┌─ EXTRACTED TEXT
Stratford County Courthouse

Stratford’s Perth County Court House

On May 9, 1887 the doors opened to one of Ontario’s magnificent court houses. It was determined that the original site was too small for the new building so 2 ¼ acres of land was purchased in 1885 for $3500 from John Corry Wilson Daly, one of the first settlers. The young architect-artist, George F Durand designed this great example of High Victorian architecture, with a medieval tower, multiple small paned windows, heavy doors, terra cotta Romanesque motifs and brick chimneys. Durand considered architecture a form of art which is evident in the terra cotta panel near the right entrance where his name ‘Geo.F. Durand, architect’ appears. Frowned upon by the Ontario Association of Architects for signing his name on the building, it is a reminder to visitors of his artistic style.
└─
┌─ DATA SUPPLIED
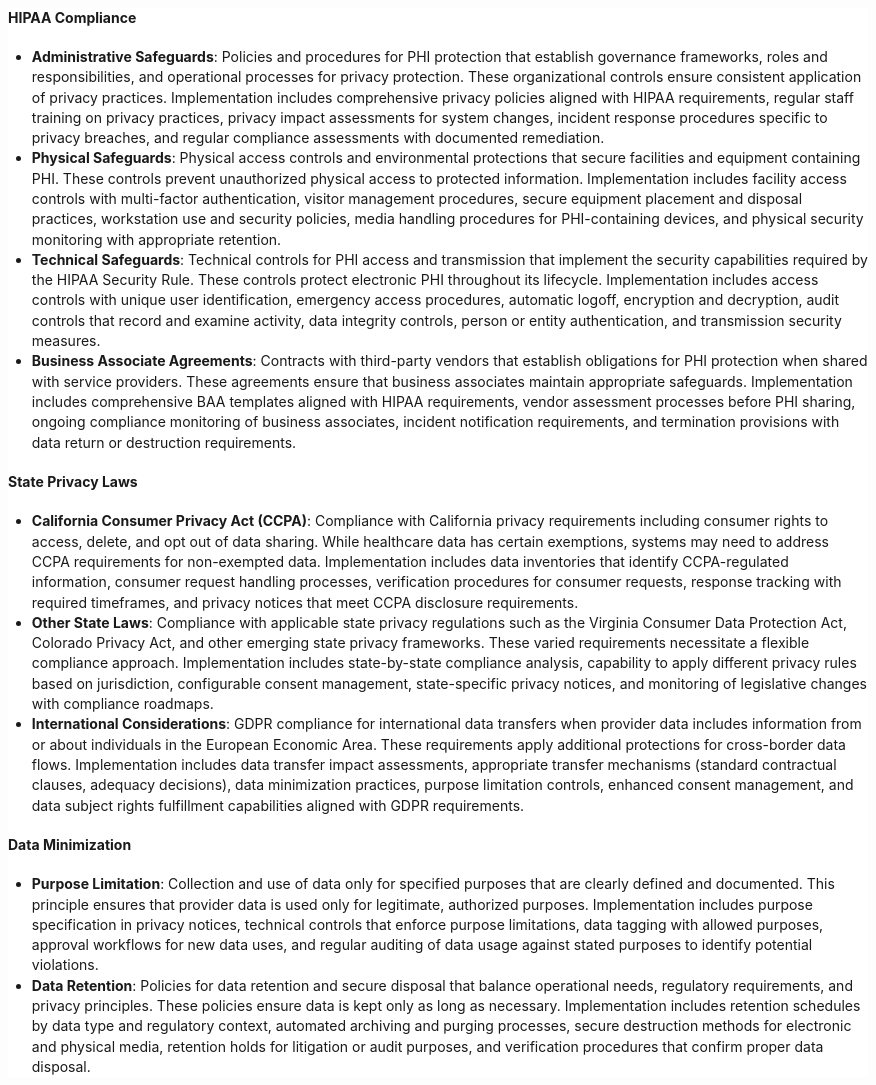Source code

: #### HIPAA Compliance
- **Administrative Safeguards**: Policies and procedures for PHI protection that establish governance frameworks, roles and responsibilities, and operational processes for privacy protection. These organizational controls ensure consistent application of privacy practices. Implementation includes comprehensive privacy policies aligned with HIPAA requirements, regular staff training on privacy practices, privacy impact assessments for system changes, incident response procedures specific to privacy breaches, and regular compliance assessments with documented remediation.
- **Physical Safeguards**: Physical access controls and environmental protections that secure facilities and equipment containing PHI. These controls prevent unauthorized physical access to protected information. Implementation includes facility access controls with multi-factor authentication, visitor management procedures, secure equipment placement and disposal practices, workstation use and security policies, media handling procedures for PHI-containing devices, and physical security monitoring with appropriate retention.
- **Technical Safeguards**: Technical controls for PHI access and transmission that implement the security capabilities required by the HIPAA Security Rule. These controls protect electronic PHI throughout its lifecycle. Implementation includes access controls with unique user identification, emergency access procedures, automatic logoff, encryption and decryption, audit controls that record and examine activity, data integrity controls, person or entity authentication, and transmission security measures.
- **Business Associate Agreements**: Contracts with third-party vendors that establish obligations for PHI protection when shared with service providers. These agreements ensure that business associates maintain appropriate safeguards. Implementation includes comprehensive BAA templates aligned with HIPAA requirements, vendor assessment processes before PHI sharing, ongoing compliance monitoring of business associates, incident notification requirements, and termination provisions with data return or destruction requirements.

#### State Privacy Laws
- **California Consumer Privacy Act (CCPA)**: Compliance with California privacy requirements including consumer rights to access, delete, and opt out of data sharing. While healthcare data has certain exemptions, systems may need to address CCPA requirements for non-exempted data. Implementation includes data inventories that identify CCPA-regulated information, consumer request handling processes, verification procedures for consumer requests, response tracking with required timeframes, and privacy notices that meet CCPA disclosure requirements.
- **Other State Laws**: Compliance with applicable state privacy regulations such as the Virginia Consumer Data Protection Act, Colorado Privacy Act, and other emerging state privacy frameworks. These varied requirements necessitate a flexible compliance approach. Implementation includes state-by-state compliance analysis, capability to apply different privacy rules based on jurisdiction, configurable consent management, state-specific privacy notices, and monitoring of legislative changes with compliance roadmaps.
- **International Considerations**: GDPR compliance for international data transfers when provider data includes information from or about individuals in the European Economic Area. These requirements apply additional protections for cross-border data flows. Implementation includes data transfer impact assessments, appropriate transfer mechanisms (standard contractual clauses, adequacy decisions), data minimization practices, purpose limitation controls, enhanced consent management, and data subject rights fulfillment capabilities aligned with GDPR requirements.

#### Data Minimization
- **Purpose Limitation**: Collection and use of data only for specified purposes that are clearly defined and documented. This principle ensures that provider data is used only for legitimate, authorized purposes. Implementation includes purpose specification in privacy notices, technical controls that enforce purpose limitations, data tagging with allowed purposes, approval workflows for new data uses, and regular auditing of data usage against stated purposes to identify potential violations.
- **Data Retention**: Policies for data retention and secure disposal that balance operational needs, regulatory requirements, and privacy principles. These policies ensure data is kept only as long as necessary. Implementation includes retention schedules by data type and regulatory context, automated archiving and purging processes, secure destruction methods for electronic and physical media, retention holds for litigation or audit purposes, and verification procedures that confirm proper data disposal.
└─
TASK TO COMPLETE: Please transcribe the courthouse text in full, keeping every word and mark unchanged. The records have nothing to do with the courthouse text.

COMPLETED EXERCISE:
Stratford County Courthouse

Stratford’s Perth County Court House

On May 9, 1887 the doors opened to one of Ontario’s magnificent court houses. It was determined that the original site was too small for the new building so 2 ¼ acres of land was purchased in 1885 for $3500 from John Corry Wilson Daly, one of the first settlers. The young architect-artist, George F Durand designed this great example of High Victorian architecture, with a medieval tower, multiple small paned windows, heavy doors, terra cotta Romanesque motifs and brick chimneys. Durand considered architecture a form of art which is evident in the terra cotta panel near the right entrance where his name ‘Geo.F. Durand, architect’ appears. Frowned upon by the Ontario Association of Architects for signing his name on the building, it is a reminder to visitors of his artistic style.